> [PROBLEM DESCRIPTION]
In the records below, find each line holding the word "into" and copy it.

━━ RECORDS TO USE

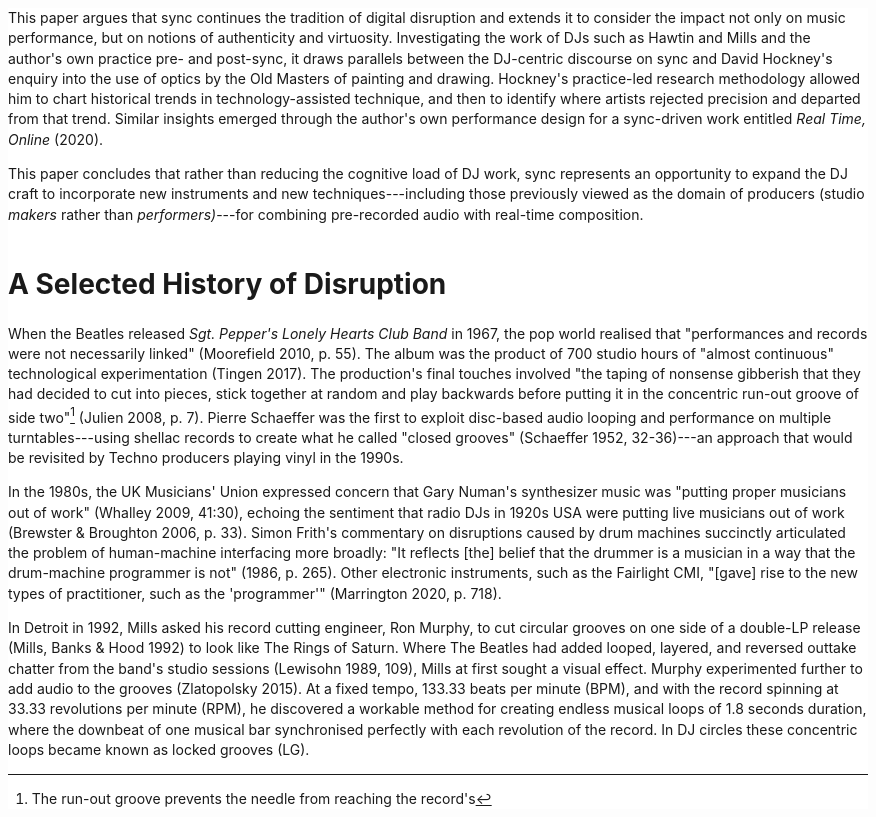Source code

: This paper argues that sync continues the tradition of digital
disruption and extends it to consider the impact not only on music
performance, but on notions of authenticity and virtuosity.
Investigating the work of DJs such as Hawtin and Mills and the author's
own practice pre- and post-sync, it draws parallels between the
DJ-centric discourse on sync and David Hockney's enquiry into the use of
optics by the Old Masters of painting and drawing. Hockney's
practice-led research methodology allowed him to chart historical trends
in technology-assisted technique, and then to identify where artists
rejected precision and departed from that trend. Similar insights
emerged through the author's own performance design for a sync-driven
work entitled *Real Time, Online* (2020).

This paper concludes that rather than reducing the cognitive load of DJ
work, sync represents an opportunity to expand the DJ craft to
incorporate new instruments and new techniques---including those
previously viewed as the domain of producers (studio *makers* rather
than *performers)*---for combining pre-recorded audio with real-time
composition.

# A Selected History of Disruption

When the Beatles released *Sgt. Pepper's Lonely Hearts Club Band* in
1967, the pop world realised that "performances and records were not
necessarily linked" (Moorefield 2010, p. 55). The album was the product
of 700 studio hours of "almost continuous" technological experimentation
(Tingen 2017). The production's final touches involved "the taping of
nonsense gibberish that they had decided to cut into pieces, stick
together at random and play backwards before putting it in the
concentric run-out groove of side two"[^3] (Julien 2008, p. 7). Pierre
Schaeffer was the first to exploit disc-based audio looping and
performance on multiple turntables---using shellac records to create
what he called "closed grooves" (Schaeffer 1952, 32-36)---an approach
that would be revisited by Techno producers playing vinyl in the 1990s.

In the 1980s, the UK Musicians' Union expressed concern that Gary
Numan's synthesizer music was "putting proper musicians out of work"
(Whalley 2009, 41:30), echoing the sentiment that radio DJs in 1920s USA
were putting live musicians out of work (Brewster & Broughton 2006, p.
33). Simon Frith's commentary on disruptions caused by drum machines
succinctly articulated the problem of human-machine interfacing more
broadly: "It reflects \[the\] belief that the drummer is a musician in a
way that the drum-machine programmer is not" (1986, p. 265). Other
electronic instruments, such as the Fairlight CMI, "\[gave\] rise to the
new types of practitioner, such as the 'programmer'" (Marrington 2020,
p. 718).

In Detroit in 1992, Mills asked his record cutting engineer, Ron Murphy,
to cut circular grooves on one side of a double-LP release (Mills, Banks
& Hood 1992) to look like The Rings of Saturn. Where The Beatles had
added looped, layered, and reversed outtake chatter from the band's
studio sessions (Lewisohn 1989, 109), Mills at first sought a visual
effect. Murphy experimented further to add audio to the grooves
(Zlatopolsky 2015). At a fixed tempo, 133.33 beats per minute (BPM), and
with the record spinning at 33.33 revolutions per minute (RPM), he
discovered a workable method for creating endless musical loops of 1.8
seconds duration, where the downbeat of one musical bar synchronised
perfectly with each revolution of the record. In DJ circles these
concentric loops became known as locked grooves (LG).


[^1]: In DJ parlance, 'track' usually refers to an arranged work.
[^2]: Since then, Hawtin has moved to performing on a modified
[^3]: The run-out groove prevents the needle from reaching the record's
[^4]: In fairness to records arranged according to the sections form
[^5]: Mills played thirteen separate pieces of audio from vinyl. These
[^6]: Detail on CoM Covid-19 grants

━━━━

> [THE ANSWER]
DJ-centric discourse on sync and David Hockney's enquiry into the use of
nonsense gibberish that they had decided to cut into pieces, stick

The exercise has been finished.